Peu avant l'heure du début du match, nous nous installâmes dans les fameuses tribunes VIP, aux premières loges, derrière la plateforme de la championne. Je n'avais pas dit à Hélène que je viendrais la voir, espérant lui en faire la surprise lorsque le match commencerait : elle m'avait proposé d'aller prendre un verre après le combat (ce qui impliquait de m'imposer beaucoup de route juste pour une soirée parce que, quand même, Rivamar et Ebenelle n'étaient pas la porte d'à côté), mais elle ne pouvait se douter qu'alors que je n'avais pas même parcouru les photos d'un seul de ses matchs de ces dernières années (mal m'en avait d'ailleurs pris car, si je m'y étais intéressé plus tôt, j'aurais vu ce qui était arrivé à sa peau et à son visage... mais je m'étais un peu rattrapé depuis nos retrouvailles), je me trouverais aujourd'hui dans les tribunes, prêt à ne pas perdre une minute de son combat. Et pourtant, j'étais là ! J'avais en effet bien envie d'observer comment mon amie se battait après tout ce temps, même si, pour m'être déjà frotté à elle par le passé, je ne doutais pas de ses talents de dresseuse. J'adressai, de loin, un petit signe de salutation aux autres champions de Ligue, puis je nous cherchai un coin où nous ne nous ferions pas trop remarquer par les autres spectateurs – même si, avec Pops assis à côté de moi, nous serions difficiles à rater : les Pokémon étaient autorisés en tribune VIP, mais il n'y avait pas l'air d'avoir beaucoup d'autre imposante masse rose nommée Coudlangue à proximité.
Je révélai ma présence à mon amie par SMS peu avant son entrée sur le stade, me réjouissant d'avance de mon petit effet, mais nous ne pûmes continuer immédiatement à communiquer car il était temps qu'elle fasse son arrivée. À en croire les acclamations du public, je ne fus pas le seul à être ébloui par sa robe chinoise, qui rehaussait sa beauté... Ou peut-être était-ce sa peau violette qui faisait encore sensation ? J'avais compris qu'elle avait du succès. En revanche, j'avais quelque difficulté à deviner ce qu'Élise pensait d'elle : les humeurs de mon agente m'échappaient encore par bien des points et elle arborait un air presque aussi fermé que celui de la championne tandis qu'elle applaudissait d'une façon mécanique, seul son plissement de sourcils suggérant qu'elle devait être très concentrée.

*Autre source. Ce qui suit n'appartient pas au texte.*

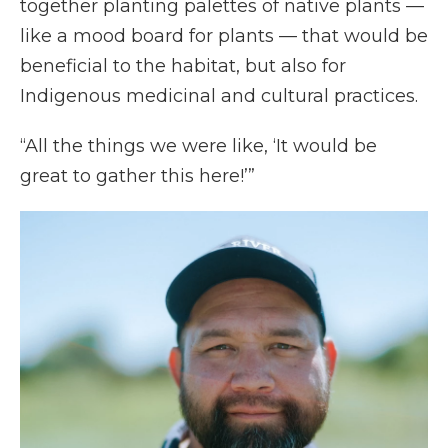
together planting palettes of native plants —
like a mood board for plants — that would be
beneficial to the habitat, but also for
Indigenous medicinal and cultural practices.
“All the things we were like, ‘It would be
great to gather this here!’”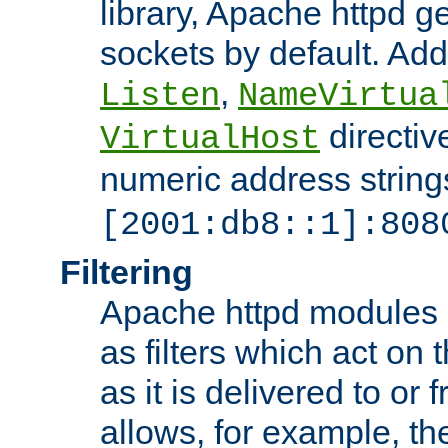
library, Apache httpd ge
sockets by default. Addi
,
Listen
NameVirtua
directiv
VirtualHost
numeric address strings
[2001:db8::1]:808
Filtering
Apache httpd modules 
as filters which act on 
as it is delivered to or 
allows, for example, th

Si j'observais jusqu'à présent avec une nonchalance amusée ce qu'il se passait sur le stade, j'ouvris de grands yeux en voyant apparaître le challengeur – et je ne fus certainement pas le seul. En voilà un qui avait manqué une petite carrière dans la coordination ! D'après son discours, il devait être présentateur télé, ou quelque chose comme ça, mais toute son entrée en scène depuis la musique jusqu'à son costume semblait resplendir de strass et de couleurs – de quoi fortement contraster avec la froideur d'Hélène. Eh bien ! La feuille de route du Comité de notre institution jumelle avait-elle tant changé depuis la dernière fois que j'avais jeté un œil sur l'une de leurs prestations, pour qu'ils se retrouvent à faire un show comme ça, ou était-ce propre à ce challengeur ?
« Je devrais venir à la Ligue plus souvent, ils ont l'air de bien s'y amuser, finalement » commentai-je à l'intention d'Élise... qui gardait, bouche ouverte, ses yeux stupéfaits figés sur le dresseur.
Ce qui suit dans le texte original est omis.